Por tatuaje la deportaron y ganó que la indemnizaran
Una mujer fue deportada de Sri Lanka por haberse tatuado a Buda en el brazo y tras una demanda será recompensada con 5 mil dólares

CIUDAD DE MÉXICO
Una mujer británica ganó una compensación de un tribunal de Sri Lanka después de ser deportada erróneamente por tener un tatuaje de Buda en su brazo.
Naomi Coleman, de Coventry, Inglaterra, estuvo detenida durante cuatro días en abril de 2014.
Coleman, una enfermera de salud mental, tomó medidas legales contra las autoridades de Sri Lanka después de su regreso al Reino Unido.

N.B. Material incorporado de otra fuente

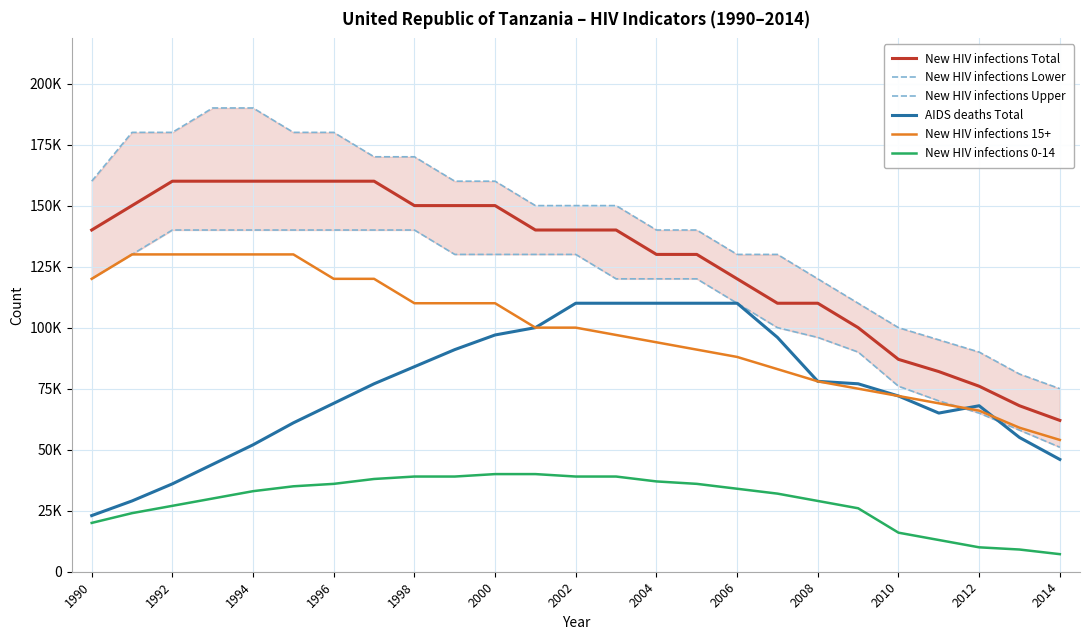

True or false: New HIV infections 15+ and AIDS deaths Total cross at least once.

True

Un tribunal inferior había decidido deportarla en parte porque podría haber sido "vulnerable" si se le permitía quedarse, ya que algunos habitantes podrían haber sido ofendidos por el tatuaje, explicaron las autoridades.
Después, se dictaminó que no había base legal para su arresto, asimismo la afectada narró que fue objeto de trato degradante por parte de algunos oficiales y un guardia de la prisión.
En particular, un guardia le hizo varias observaciones lascivas, obscenas y despectivas de naturaleza sexualmente explícita, mientras que algunos agentes la obligaron a darles dinero.
Su abogado, JC Weliamuna, comentó a la BBC que su deportación había sido contraria a la ley que rige la inmigración y la emigración.
Se le otorgará una indemnización de 800 mil rupias, alrededor de 4 mil libras o 5 mil 200 dólares.
Además, la Corte Suprema del país señaló que su trato fue "escandaloso y horrible" y dictaminó que sus derechos habían sido violados.
Asimismo, a los oficiales involucrados en su arresto se les ordenó pagar una parte de la compensación.
Ellos deberán pagarle 50 mil rupias, cerca de 325 dólares cada una, explicó el departamento de información del gobierno.
Ella le dijo al medio británico que estaba "conmocionada" y "emocionada" al escuchar la noticia.
Finalmente, la corte realmente ha visto que no hice nada malo", comentó Coleman.
Estoy muy feliz. No quisiera que le pase a nadie más".
Cuando se le preguntó si regresaría a Sri Lanka, respondió:
No estoy segura, no sé. Probablemente no.
Después de que se ordenó su expulsión, Coleman pasó una noche en prisión en Negombo y dos noches en un centro de detención mientras se llevaban a cabo los controles de seguridad.
Aclaró a la policía que practicaba el budismo y había asistido a retiros de meditación y talleres en Tailandia, India, Camboya y Nepal.
En 2013, la antigua colonia británica negó la entrada a un hombre británico debido a su tatuaje de Buda.
Las autoridades de Sri Lanka toman medidas estrictas contra los insultos percibidos al budismo, que es la religión de la mayoría de la población de la isla.
Al budismo se le concede el "primer lugar" en la constitución y alrededor del 70 por ciento de los 21 millones de habitantes de la isla son budistas, pero no hay ninguna ley que prohíba los tatuajes de Buda.